**Brief A:**
Rewrite the rows read from the page pictures below, substituting "Imprint" for "Impressum" and leaving every other word unchanged. Omit the picture markers from your answer.

Tadeusz Hogendorf (19 December 1918 – 12 June 2010) was a former Polish international footballer who played in midfield as well as being a forward.

Biography
Hogendorf was born in Rzeszów just after the conclusion of World War I when Poland became an independent state. Hogendorf started playing football with his local team Resovia Rzeszów, breaking into the first team in 1936. In 1937 Resovia were competing for promotion to the I liga, needing to beat Rewere Stanisławów in the final game to be promoted. Due to the club having no manager to organise the players, Hogendorf and Stanisław Baran went missing a few days before the game spending time with a local counts daughters instead of focusing on the game. Resovia ended up drawing the game 3–3 and failed to win promotion. In 1938 Hogendorf joined Warszawianka who played in the I liga. He managed 9 appearances for the top division side before the outbreak of World War II. 

During the war Hogendorf continued to play in a team made of Polish players. The teams would be transported around Poland and play teams composed of Nazi airmen or soldiers. Hogendorf claimed that the Germans wanted the Polish players to play for teams in Germany, but all the Polish players refused the offer.

After the war Hogendorf had brief spells with Pogoń Katowice and Baltia Gdańsk (who later became Lechia Gdańsk). While with Baltia Hogendorf was involved in the clubs first ever competitive game, and scored 7 goals in 7 appearances during his time at the club. Due to his successful spell with Lechia Hogendorf talked about the lengths ŁKS Łódź went to sign the best players of Lechia, stating that as the clubs officials were getting nervous the players wouldn't sign they took the players to a night club getting them drunk and taking them to Łódź. When the players woke up the next morning in Łódź they decided to sign for the club. At ŁKS Łódź Hogendorf had the longest spell of his career spending seven years with the club and making over 100 appearances. Although his the stats from his first two seasons are unknown, it is known that he scored 23 goals in 96 appearances for ŁKS in the I liga. Due to his performances for the club he is classed as an ŁKS Łódź legend. During his time with ŁKS Łódź he also caught the attention of the Poland national team management and was called up to play for his country. In total Hogendorf made 6 appearances for Poland and scored two goals, making his debut and scoring his debut goal in a match against Czechoslovakia. After his time with ŁKS he joined Gwardia Łódź before finishing his playing career back in his home town with Stal Rzeszów.

**Supplied data:**
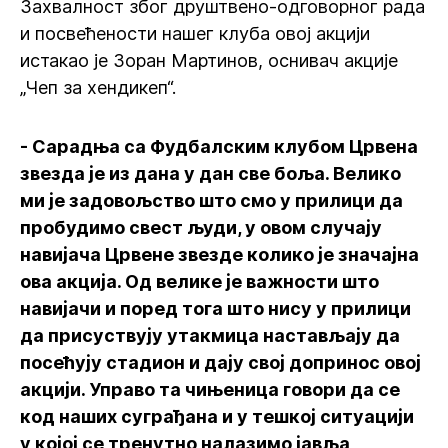
Захвалност због друштвено-одговорног рада
и посвећености нашег клуба овој акцији
истакао је Зоран Мартинов, оснивач акције
„Чеп за хендикеп“.
- Сарадња са Фудбалским клубом Црвена
звезда је из дана у дан све боља. Велико
ми је задовољство што смо у прилици да
пробудимо свест људи, у овом случају
навијача Црвене звезде колико је значајна
ова акција. Од велике је важности што
навијачи и поред тога што нису у прилици
да присуствују утакмица настављају да
посећују стадион и дају свој допринос овој
акцији. Управо та чињеница говори да се
код наших суграђана и у тешкој ситуацији
у којој се тренутно налазимо јавља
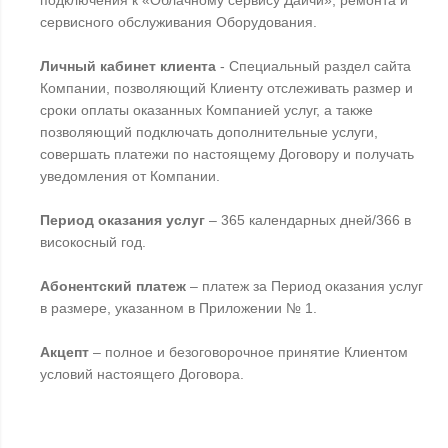
подключения к «Облачному сервису Даичи», ремонта и
сервисного обслуживания Оборудования.
Личный кабинет клиента
- Специальный раздел сайта
Компании, позволяющий Клиенту отслеживать размер и
сроки оплаты оказанных Компанией услуг, а также
позволяющий подключать дополнительные услуги,
совершать платежи по настоящему Договору и получать
уведомления от Компании.
Период оказания услуг
– 365 календарных дней/366 в
високосный год.
Абонентский платеж
– платеж за Период оказания услуг
в размере, указанном в Приложении № 1.
Акцепт
– полное и безоговорочное принятие Клиентом
условий настоящего Договора.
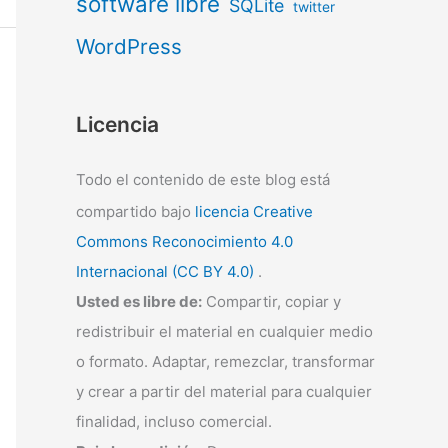
software libre
SQLite
twitter
WordPress
Licencia
Todo el contenido de este blog está
compartido bajo
licencia Creative
Commons Reconocimiento 4.0
Internacional (CC BY 4.0)
.
Usted es libre de:
Compartir, copiar y
redistribuir el material en cualquier medio
o formato. Adaptar, remezclar, transformar
y crear a partir del material para cualquier
finalidad, incluso comercial.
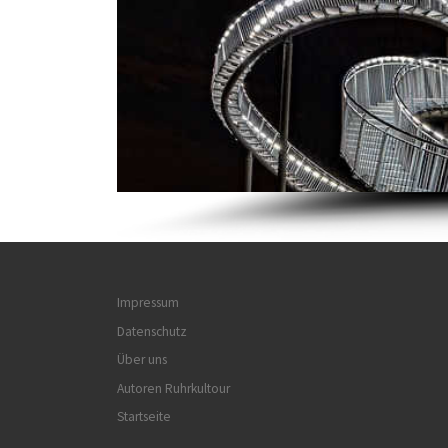
Impressum
Datenschutz
Über uns
Autoren Ruhrkultour
Startseite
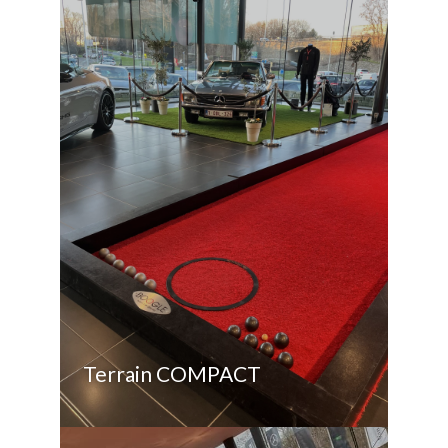
Terrain COMPACT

**Brief B:**
In the biography of Tadeusz Hogendorf, against which team did he make his debut and score his first goal for Poland?

**Result A:**
Захвалност због друштвено-одговорног рада
и посвећености нашег клуба овој акцији
истакао је Зоран Мартинов, оснивач акције
„Чеп за хендикеп“.
- Сарадња са Фудбалским клубом Црвена
звезда је из дана у дан све боља. Велико
ми је задовољство што смо у прилици да
пробудимо свест људи, у овом случају
навијача Црвене звезде колико је значајна
ова акција. Од велике је важности што
навијачи и поред тога што нису у прилици
да присуствују утакмица настављају да
посећују стадион и дају свој допринос овој
акцији. Управо та чињеница говори да се
код наших суграђана и у тешкој ситуацији
у којој се тренутно налазимо јавља
подключения к «Облачному сервису Даичи», ремонта и
сервисного обслуживания Оборудования.
Личный кабинет клиента
- Специальный раздел сайта
Компании, позволяющий Клиенту отслеживать размер и
сроки оплаты оказанных Компанией услуг, а также
позволяющий подключать дополнительные услуги,
совершать платежи по настоящему Договору и получать
уведомления от Компании.
Период оказания услуг
– 365 календарных дней/366 в
високосный год.
Абонентский платеж
– платеж за Период оказания услуг
в размере, указанном в Приложении № 1.
Акцепт
– полное и безоговорочное принятие Клиентом
условий настоящего Договора.
software libre
SQLite
twitter
WordPress
Licencia
Todo el contenido de este blog está
compartido bajo
licencia Creative
Commons Reconocimiento 4.0
Internacional (CC BY 4.0)
.
Usted es libre de:
Compartir, copiar y
redistribuir el material en cualquier medio
o formato. Adaptar, remezclar, transformar
y crear a partir del material para cualquier
finalidad, incluso comercial.
Imprint
Datenschutz
Über uns
Autoren Ruhrkultour
Startseite
Terrain COMPACT

**Result B:**
Czechoslovakia